I’m sure this is one of the very few situations that our Founding Fathers did not see coming because most of them were too busy putting everything they had on the line for this country.

COL. BLAKE J. ROBERTSON (USMC retired)

Stafford, Va.

Climate doomsday predictions

Walter Williams does a decent job of recounting the sorry history of science-based doomsday predictions. (“Into the wild green yonder,” Commentary, Sunday). So why does it seem to be happening again? Is there no scientific basis for man-made global warming?

I remember growing up in Detroit in the 1950’s and ’60’s. The family vacation generally consisted of renting a small trailer for one week, adjacent to the beach, on Point Pelee, Canada. An alternative was several trips to the beach on Belle Isle, in the middle of the mouth of the Detroit River or perhaps venturing to the beach on Lake St Claire, north of where the well-to-do lived in Grosse Pointe, in southeastern Michigan.

If you are shocked that anyone could possibly consider swimming in the Detroit River, or one of the Great Lakes, perhaps you should be. By the late 1950’s, the piles of dead fish rolling up on the beach every morning on Point Pelee started killing the tourist industry.

The dead fish resulted from too much industrial pollution. In fact, there was a story about someone starting a fire by tossing a cigarette butt into the Rouge River, near the Ford foundry.
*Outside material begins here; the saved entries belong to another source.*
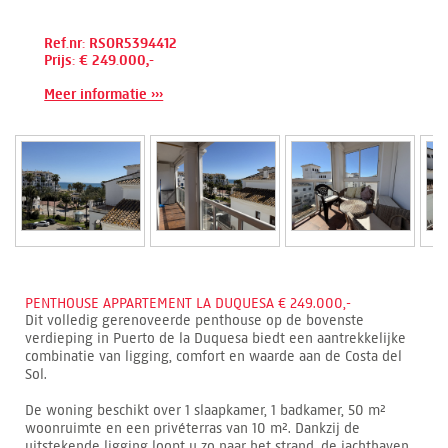
Ref.nr: RSOR5394412
Prijs: € 249.000,-
Meer informatie ›››
PENTHOUSE APPARTEMENT LA DUQUESA € 249.000,-
Dit volledig gerenoveerde penthouse op de bovenste
verdieping in Puerto de la Duquesa biedt een aantrekkelijke
combinatie van ligging, comfort en waarde aan de Costa del
Sol.
De woning beschikt over 1 slaapkamer, 1 badkamer, 50 m²
woonruimte en een privéterras van 10 m². Dankzij de
uitstekende ligging loopt u zo naar het strand, de jachthaven,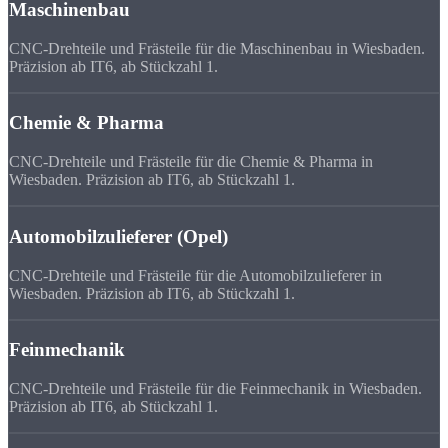
Maschinenbau
CNC-Drehteile und Frästeile für die Maschinenbau in Wiesbaden.
Präzision ab IT6, ab Stückzahl 1.
Chemie & Pharma
CNC-Drehteile und Frästeile für die Chemie & Pharma in
Wiesbaden. Präzision ab IT6, ab Stückzahl 1.
Automobilzulieferer (Opel)
CNC-Drehteile und Frästeile für die Automobilzulieferer in
Wiesbaden. Präzision ab IT6, ab Stückzahl 1.
Feinmechanik
CNC-Drehteile und Frästeile für die Feinmechanik in Wiesbaden.
Präzision ab IT6, ab Stückzahl 1.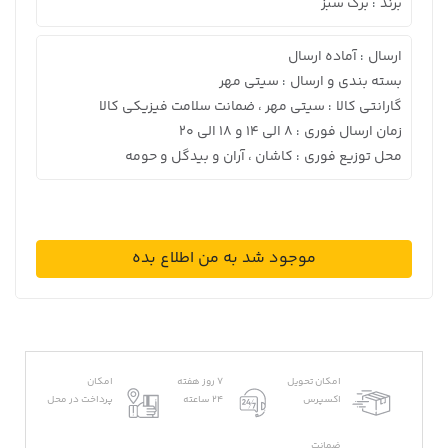
برند
برگ سبز
:
ارسال
آماده ارسال
:
بسته بندی و ارسال
سیتی مهر
:
گارانتی کالا
سیتی مهر ، ضمانت سلامت فیزیکی کالا
:
زمان ارسال فوری
8 الی 14 و 18 الی 20
:
محل توزیع فوری
کاشان ، آران و بیدگل و حومه
:
موجود شد به من اطلاع بده
امکان تحویل
7 روز هفته
امکان
اکسپرس
24 ساعته
پرداخت در محل
ضمانت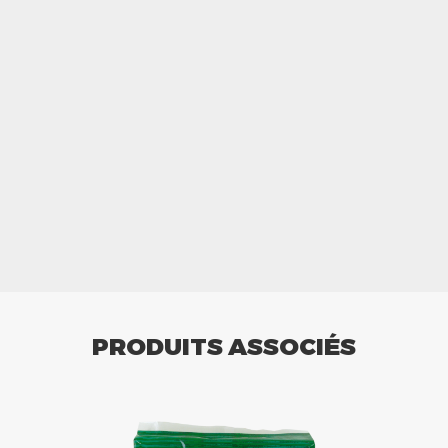
PRODUITS ASSOCIÉS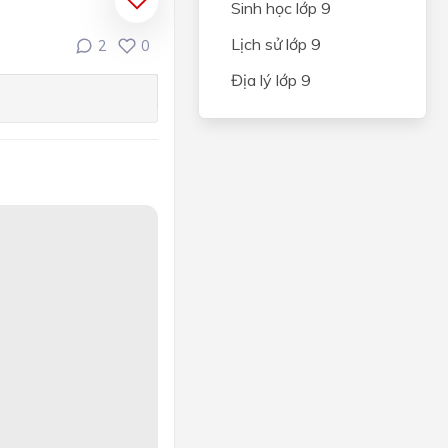
Sinh học lớp 9
Lịch sử lớp 9
2
0
Địa lý lớp 9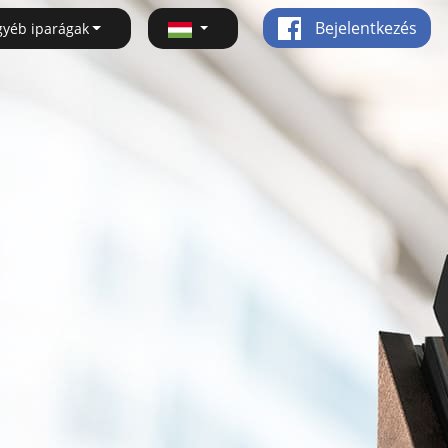
Bejelentkezés
gyéb iparágak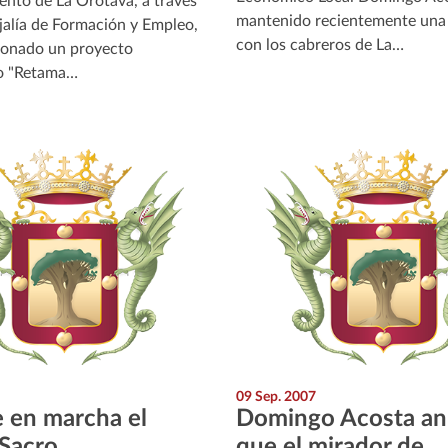
ento de La Orotava, a través
mantenido recientemente una
jalía de Formación y Empleo,
con los cabreros de La…
ionado un proyecto
o "Retama…
09 Sep. 2007
 en marcha el
Domingo Acosta an
Sacro
que el mirador de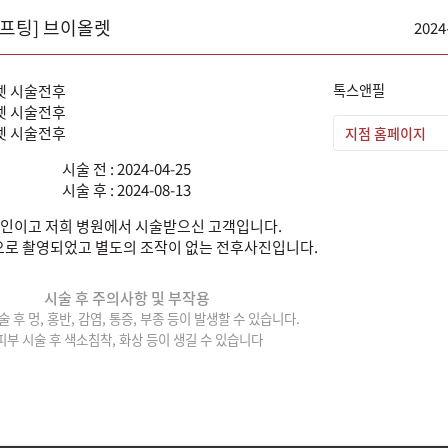
리프팅] 브이올렛
2024
톡스앤필
지점 홈페이지
시술 전 : 2024-04-25
시술 후 : 2024-08-13
인이고 저희 병원에서 시술받으신 고객입니다.
로 촬영되었고 별도의 조작이 없는 전후사진입니다.
시술 후 주의사항 및 부작용
술 후 멍, 홍반, 감염, 통증, 부종 등이 발생할 수 있습니다.
피부 시술 후 색소침착, 화상 등이 생길 수 있습니다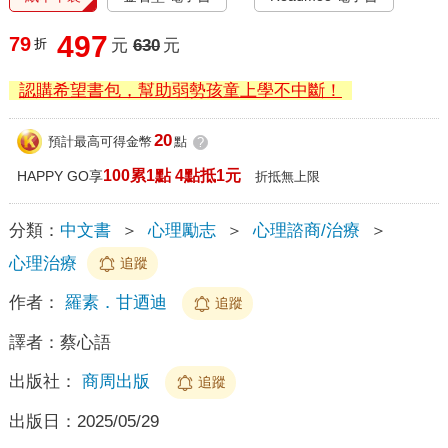
497
79
折
元
630
元
認購希望書包，幫助弱勢孩童上學不中斷！
20
預計最高可得金幣
點
?
100累1點 4點抵1元
HAPPY GO享
折抵無上限
分類：
中文書
＞
心理勵志
＞
心理諮商/治療
＞
心理治療
追蹤
作者：
羅素．甘迺迪
追蹤
譯者：
蔡心語
出版社：
商周出版
追蹤
出版日：
2025/05/29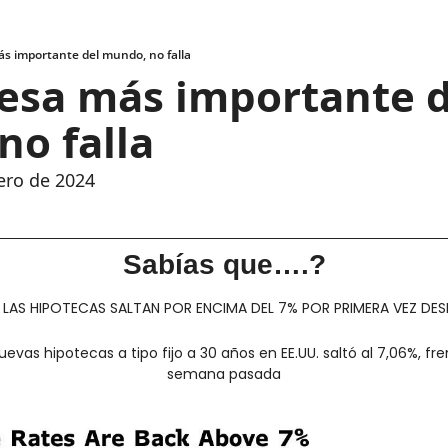
́s importante del mundo, no falla
sa más importante de
o falla
rero de 2024
Sabías que….?
 LAS HIPOTECAS SALTAN POR ENCIMA DEL 7% POR PRIMERA VEZ DES
evas hipotecas a tipo fijo a 30 años en EE.UU. saltó al 7,06%, fren
semana pasada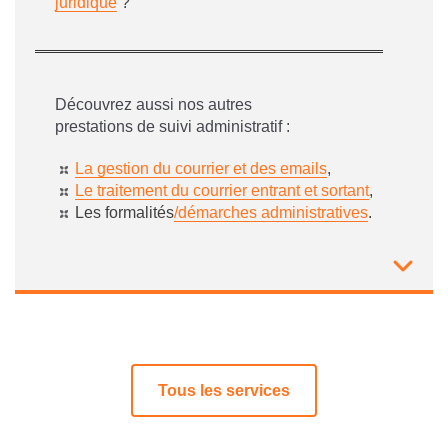
juridique
?
Découvrez aussi nos autres
prestations de suivi administratif :
La gestion du courrier et des emails
,
Le traitement du courrier entrant et sortant
,
Les formalités
/démarches administratives
.
Tous les services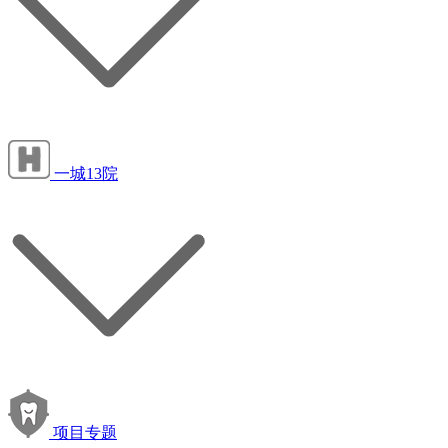
一城13院
项目专题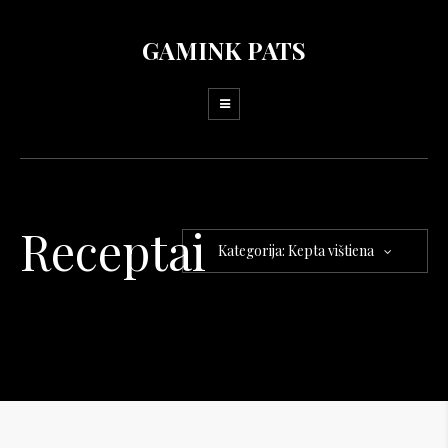
GAMINK PATS
Receptai
Kategorija: Kepta vištiena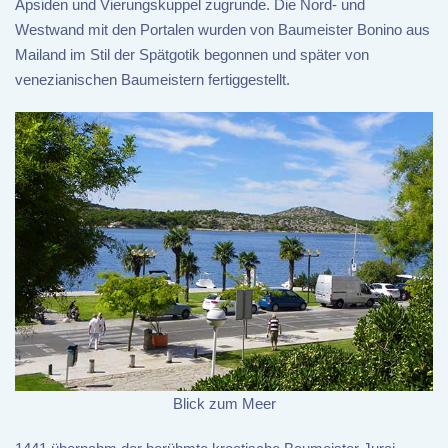
Apsiden und Vierungskuppel zugrunde. Die Nord- und
Westwand mit den Portalen wurden von Baumeister Bonino aus
Mailand im Stil der Spätgotik begonnen und später von
venezianischen Baumeistern fertiggestellt.
Blick zum Meer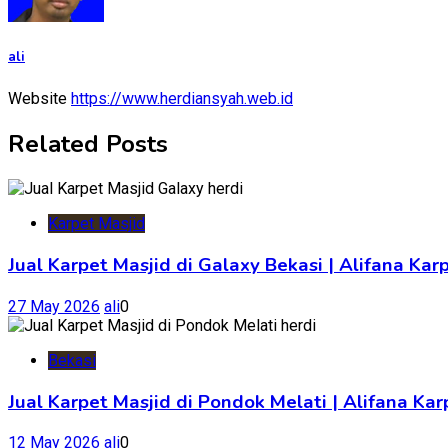
ali
Website
https://www.herdiansyah.web.id
Related Posts
Karpet Masjid
Jual Karpet Masjid di Galaxy Bekasi | Alifana Kar
27 May 2026
ali
0
Bekasi
Jual Karpet Masjid di Pondok Melati | Alifana K
12 May 2026
ali
0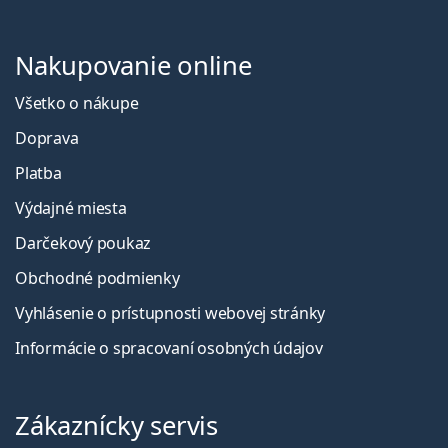
Nakupovanie online
Všetko o nákupe
Doprava
Platba
Výdajné miesta
Darčekový poukaz
Obchodné podmienky
Vyhlásenie o prístupnosti webovej stránky
Informácie o spracovaní osobných údajov
Zákaznícky servis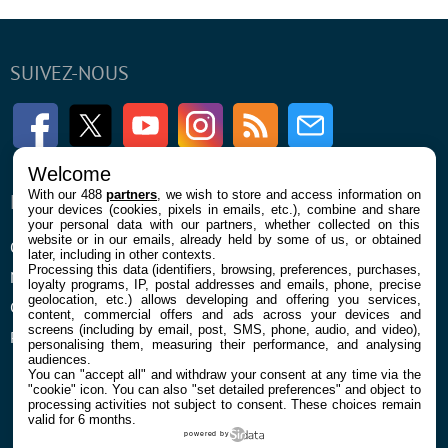
SUIVEZ-NOUS
Facebook
Twitter
Youtube
Instagram
RSS
Newsletter
Welcome
With our 488
partners
, we wish to store and access information on
ENTREPRISE
À PROPOS
your devices (cookies, pixels in emails, etc.), combine and share
your personal data with our partners, whether collected on this
website or in our emails, already held by some of us, or obtained
Qui sommes nous
La rédaction
later, including in other contexts.
Processing this data (identifiers, browsing, preferences, purchases,
Mentions légales et CGU
Contact
loyalty programs, IP, postal addresses and emails, phone, precise
geolocation, etc.) allows developing and offering you services,
Confidentialité et Cookies
content, commercial offers and ads across your devices and
screens (including by email, post, SMS, phone, audio, and video),
Préférences cookies
personalising them, measuring their performance, and analysing
audiences.
You can "accept all" and withdraw your consent at any time via the
"cookie" icon
. You can also "set detailed preferences" and object to
processing activities not subject to consent. These choices remain
valid for 6 months.
powered by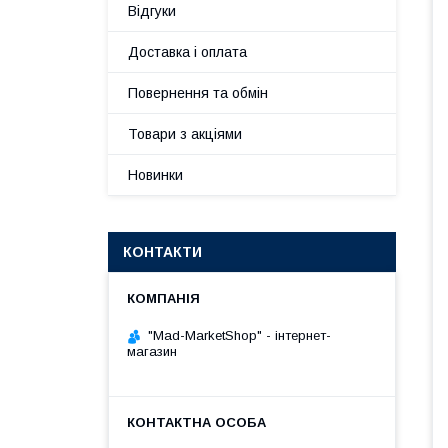
Відгуки
Доставка і оплата
Повернення та обмін
Товари з акціями
Новинки
КОНТАКТИ
"Mad-MarketShop" - інтернет-
магазин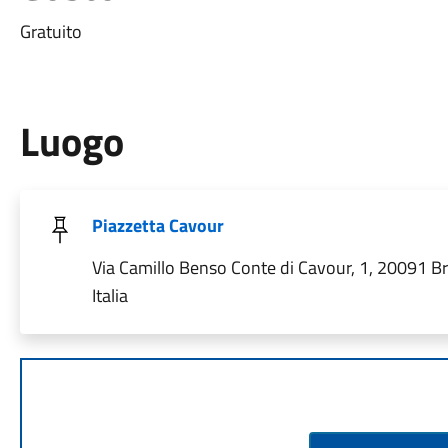
Gratuito
Luogo
Piazzetta Cavour
Via Camillo Benso Conte di Cavour, 1, 20091 B
Italia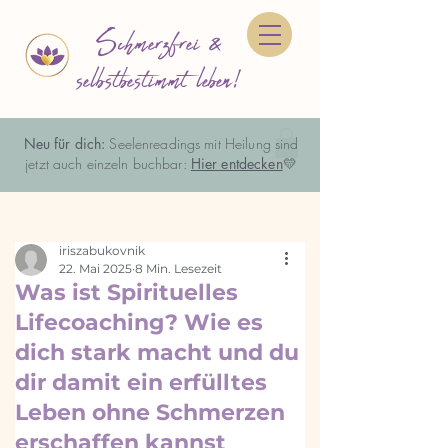
Schmerzfrei &
selbstbestimmt leben!
Neu für dich:
Seelenreadings mit Heilung sind
jetzt auch einzeln buchbar:
Hier entdecken
💛
iriszabukovnik
22. Mai 2025
8 Min. Lesezeit
Was ist Spirituelles
Lifecoaching? Wie es
dich stark macht und du
dir damit ein erfülltes
Leben ohne Schmerzen
erschaffen kannst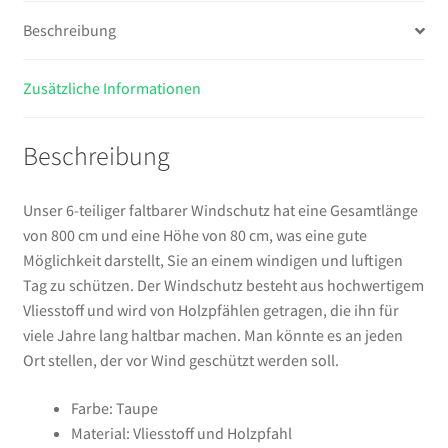
Menge
Beschreibung
Zusätzliche Informationen
Beschreibung
Unser 6-teiliger faltbarer Windschutz hat eine Gesamtlänge
von 800 cm und eine Höhe von 80 cm, was eine gute
Möglichkeit darstellt, Sie an einem windigen und luftigen
Tag zu schützen. Der Windschutz besteht aus hochwertigem
Vliesstoff und wird von Holzpfählen getragen, die ihn für
viele Jahre lang haltbar machen. Man könnte es an jeden
Ort stellen, der vor Wind geschützt werden soll.
Farbe: Taupe
Material: Vliesstoff und Holzpfahl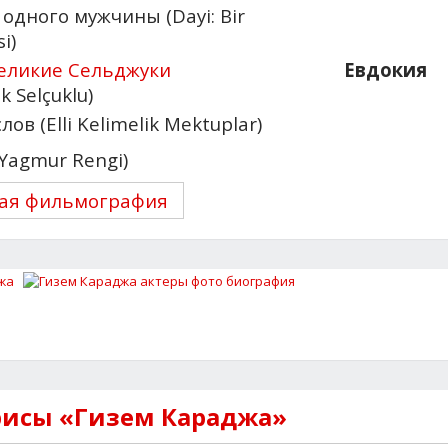
одного мужчины (Dayi: Bir
i)
Великие Сельджуки
Евдокия
k Selçuklu)
ов (Elli Kelimelik Mektuplar)
(Yagmur Rengi)
ая фильмография
рисы «Гизем Караджа»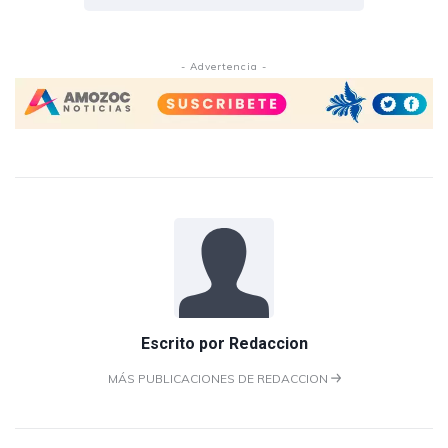
- Advertencia -
Escrito por
Redaccion
MÁS PUBLICACIONES DE REDACCION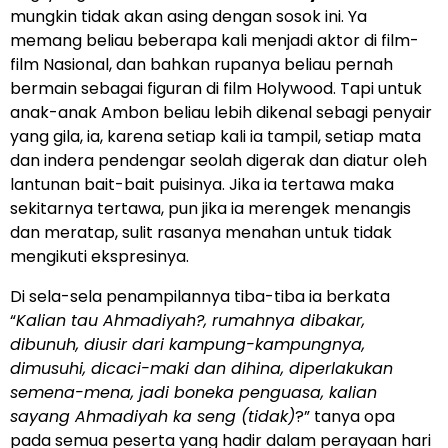
mungkin tidak akan asing dengan sosok ini. Ya
memang beliau beberapa kali menjadi aktor di film-
film Nasional, dan bahkan rupanya beliau pernah
bermain sebagai figuran di film Holywood. Tapi untuk
anak-anak Ambon beliau lebih dikenal sebagi penyair
yang gila, ia, karena setiap kali ia tampil, setiap mata
dan indera pendengar seolah digerak dan diatur oleh
lantunan bait-bait puisinya. Jika ia tertawa maka
sekitarnya tertawa, pun jika ia merengek menangis
dan meratap, sulit rasanya menahan untuk tidak
mengikuti ekspresinya.
Di sela-sela penampilannya tiba-tiba ia berkata
“
Kalian tau Ahmadiyah?, rumahnya dibakar,
dibunuh, diusir dari kampung-kampungnya,
dimusuhi, dicaci-maki dan dihina, diperlakukan
semena-mena, jadi boneka penguasa, kalian
sayang Ahmadiyah ka seng (tidak)
?” tanya opa
pada semua peserta yang hadir dalam perayaan hari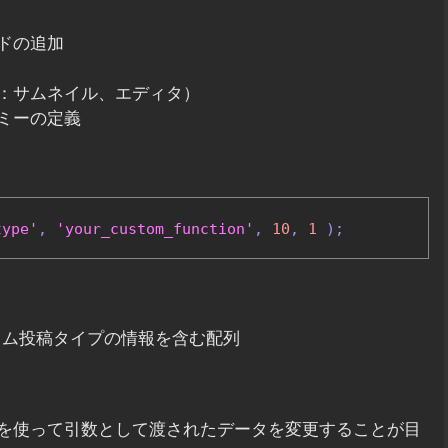
ドの追加
：サムネイル、エディタ）
ミーの定義
type'
,
'your_custom_function'
,
10
,
1
);
タム投稿タイプの情報を含む配列
を使って引数として渡されたデータを変更することが目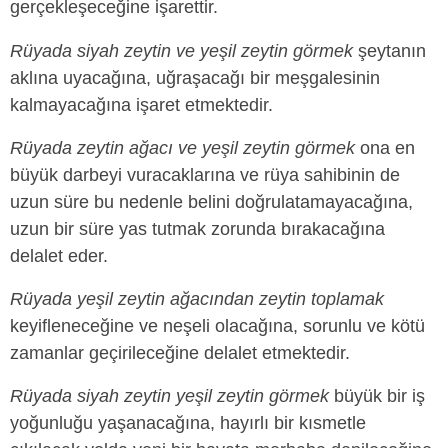
gerçekleşeceğine işarettir.
Rüyada siyah zeytin ve yeşil zeytin görmek
şeytanın
aklına uyacağına, uğraşacağı bir meşgalesinin
kalmayacağına işaret etmektedir.
Rüyada zeytin ağacı ve yeşil zeytin görmek
ona en
büyük darbeyi vuracaklarına ve rüya sahibinin de
uzun süre bu nedenle belini doğrulatamayacağına,
uzun bir süre yas tutmak zorunda bırakacağına
delalet eder.
Rüyada yeşil zeytin ağacından zeytin toplamak
keyifleneceğine ve neşeli olacağına, sorunlu ve kötü
zamanlar geçirileceğine delalet etmektedir.
Rüyada siyah zeytin yeşil zeytin görmek
büyük bir iş
yoğunluğu yaşanacağına, hayırlı bir kısmetle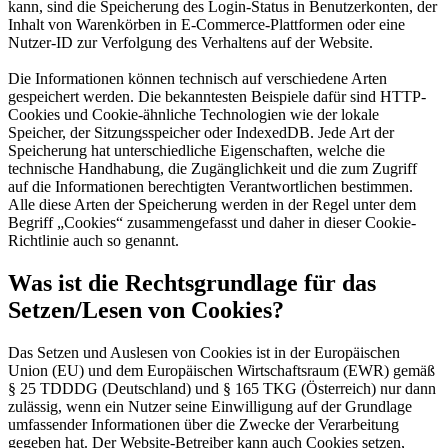
kann, sind die Speicherung des Login-Status in Benutzerkonten, der
Inhalt von Warenkörben in E-Commerce-Plattformen oder eine
Nutzer-ID zur Verfolgung des Verhaltens auf der Website.
Die Informationen können technisch auf verschiedene Arten
gespeichert werden. Die bekanntesten Beispiele dafür sind HTTP-
Cookies und Cookie-ähnliche Technologien wie der lokale
Speicher, der Sitzungsspeicher oder IndexedDB. Jede Art der
Speicherung hat unterschiedliche Eigenschaften, welche die
technische Handhabung, die Zugänglichkeit und die zum Zugriff
auf die Informationen berechtigten Verantwortlichen bestimmen.
Alle diese Arten der Speicherung werden in der Regel unter dem
Begriff „Cookies“ zusammengefasst und daher in dieser Cookie-
Richtlinie auch so genannt.
Was ist die Rechtsgrundlage für das
Setzen/Lesen von Cookies?
Das Setzen und Auslesen von Cookies ist in der Europäischen
Union (EU) und dem Europäischen Wirtschaftsraum (EWR) gemäß
§ 25 TDDDG (Deutschland) und § 165 TKG (Österreich) nur dann
zulässig, wenn ein Nutzer seine Einwilligung auf der Grundlage
umfassender Informationen über die Zwecke der Verarbeitung
gegeben hat. Der Website-Betreiber kann auch Cookies setzen,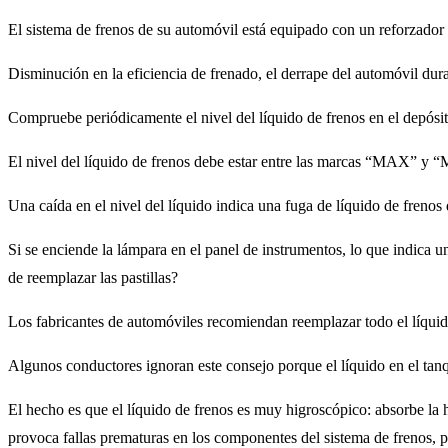
El sistema de frenos de su automóvil está equipado con un reforzador 
Disminución en la eficiencia de frenado, el derrape del automóvil dura
Compruebe periódicamente el nivel del líquido de frenos en el depósit
El nivel del líquido de frenos debe estar entre las marcas “MAX” y “
Una caída en el nivel del líquido indica una fuga de líquido de frenos 
Si se enciende la lámpara en el panel de instrumentos, lo que indica un
de reemplazar las pastillas?
Los fabricantes de automóviles recomiendan reemplazar todo el líquido
Algunos conductores ignoran este consejo porque el líquido en el tan
El hecho es que el líquido de frenos es muy higroscópico: absorbe la h
provoca fallas prematuras en los componentes del sistema de frenos, pe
Well, the pollution was reduced, the lakes are back, but no one is going for a dip off Belle Isle.

The problem with man-made global warming is that, the science is in its infancy and the predictions are, shall we say, not something you can hang your hat on.

If you are a scientist in almost any field and you read peer-reviewed scientific journals you know that there is bickering, arguing and discontent about almost everything. In fact, the norm is nothing gets settled until long after you are dead.

There is plenty of basis for man-made global warming. There is also a total lack of certainty in the accounting associated with numerical models used to represent physical processes in the atmosphere and land surface which cannot even accurately predict what will happen next year, much less 100 years from now.

There is plenty of science to back up whatever view you have on global warming, but being correct about the future is a different matter entirely and most scientists know this. Of course I wish I could say the same for journalists and politicians.